The figure is a signal waveform diagram showing the transmission procedure during polling to monitor the status of the slave unit from the base unit, and Figure 6 is the procedure in which the sensor of the slave unit detects an intruder and sends an intrusion abnormal signal to the base unit. FIG. 2...Light line, 3...Connector, 4...Base unit, 5
...Slave unit, 6...Additional buzzer unit, 7...Telephone line, 8...Telephone.

Claims (1)

[Claims] 1 Equipped with a plurality of slave units for intruder detection and a master unit that centrally monitors the slave units via electric power lines, and in the event of an abnormality in which the slave unit detects an intruder, the slave unit transmits an intrusion abnormality signal to the parent unit. Under normal conditions, the base unit polls each slave unit at regular intervals to determine whether the slave unit is capable of detecting an intruder, and monitors the communication line between the base unit and slave units.

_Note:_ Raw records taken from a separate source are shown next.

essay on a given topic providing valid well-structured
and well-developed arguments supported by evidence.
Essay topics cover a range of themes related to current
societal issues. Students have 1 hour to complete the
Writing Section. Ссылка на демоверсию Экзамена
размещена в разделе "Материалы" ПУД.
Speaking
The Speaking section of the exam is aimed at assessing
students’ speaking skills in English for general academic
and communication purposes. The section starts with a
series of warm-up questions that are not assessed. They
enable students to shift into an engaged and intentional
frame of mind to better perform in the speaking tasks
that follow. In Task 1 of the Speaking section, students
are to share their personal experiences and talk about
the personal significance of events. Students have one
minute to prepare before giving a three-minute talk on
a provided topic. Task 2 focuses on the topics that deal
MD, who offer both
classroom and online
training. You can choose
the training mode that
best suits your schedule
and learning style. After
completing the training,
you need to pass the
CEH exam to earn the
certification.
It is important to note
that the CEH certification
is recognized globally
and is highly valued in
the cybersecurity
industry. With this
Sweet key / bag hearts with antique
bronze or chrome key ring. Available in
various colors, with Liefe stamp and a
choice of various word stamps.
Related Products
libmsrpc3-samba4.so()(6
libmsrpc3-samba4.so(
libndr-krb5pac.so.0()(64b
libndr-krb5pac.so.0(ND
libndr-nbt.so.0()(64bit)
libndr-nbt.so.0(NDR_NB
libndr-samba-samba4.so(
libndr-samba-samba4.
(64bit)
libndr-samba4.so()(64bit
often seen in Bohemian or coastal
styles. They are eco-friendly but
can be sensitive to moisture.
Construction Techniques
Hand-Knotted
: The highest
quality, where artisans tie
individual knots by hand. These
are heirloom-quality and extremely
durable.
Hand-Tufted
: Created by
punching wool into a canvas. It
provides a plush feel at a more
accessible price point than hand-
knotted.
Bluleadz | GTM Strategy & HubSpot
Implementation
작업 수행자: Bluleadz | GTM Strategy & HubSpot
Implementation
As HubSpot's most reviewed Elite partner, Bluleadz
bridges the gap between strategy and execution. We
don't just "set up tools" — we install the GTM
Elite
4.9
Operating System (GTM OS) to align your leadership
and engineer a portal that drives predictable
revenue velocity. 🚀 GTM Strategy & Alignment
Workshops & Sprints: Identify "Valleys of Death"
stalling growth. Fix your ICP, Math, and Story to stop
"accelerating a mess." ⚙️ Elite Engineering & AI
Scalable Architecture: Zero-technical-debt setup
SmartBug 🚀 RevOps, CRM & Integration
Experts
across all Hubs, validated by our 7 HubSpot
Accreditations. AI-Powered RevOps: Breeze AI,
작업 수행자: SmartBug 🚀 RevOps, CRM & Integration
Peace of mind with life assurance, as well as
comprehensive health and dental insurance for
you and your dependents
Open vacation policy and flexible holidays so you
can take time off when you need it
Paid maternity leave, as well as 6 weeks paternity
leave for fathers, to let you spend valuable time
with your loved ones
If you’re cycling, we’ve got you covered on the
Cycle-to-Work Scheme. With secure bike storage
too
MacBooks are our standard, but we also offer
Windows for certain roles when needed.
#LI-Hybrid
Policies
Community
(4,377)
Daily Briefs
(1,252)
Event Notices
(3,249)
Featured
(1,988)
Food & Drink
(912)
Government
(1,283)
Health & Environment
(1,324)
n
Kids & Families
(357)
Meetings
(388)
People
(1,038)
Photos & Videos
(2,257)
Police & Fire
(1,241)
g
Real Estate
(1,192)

In this method, when transmitting the above-mentioned intrusion error signal, in order to avoid collision with the intrusion error signal sent from other slave units and the polling of the base unit, the first condition is to A unique delay time is set so that each handset starts transmitting an intrusion abnormality signal after the unique delay time has elapsed, and as a second condition, the transmission of the intrusion abnormality signal by the handset that first detected an intrusion abnormality causes all other The slave unit is placed in a standby state, and after the master unit completes receiving the first intrusion error signal, the standby state is released and the other slave units start transmitting the intrusion error signal. A power line using two-way communication, characterized in that polling from the master unit is suppressed while the slave unit is sending out an intrusion error signal, and while polling is being performed, the transmission of the intrusion error signal from the slave unit is suppressed. How to monitor usage abnormalities.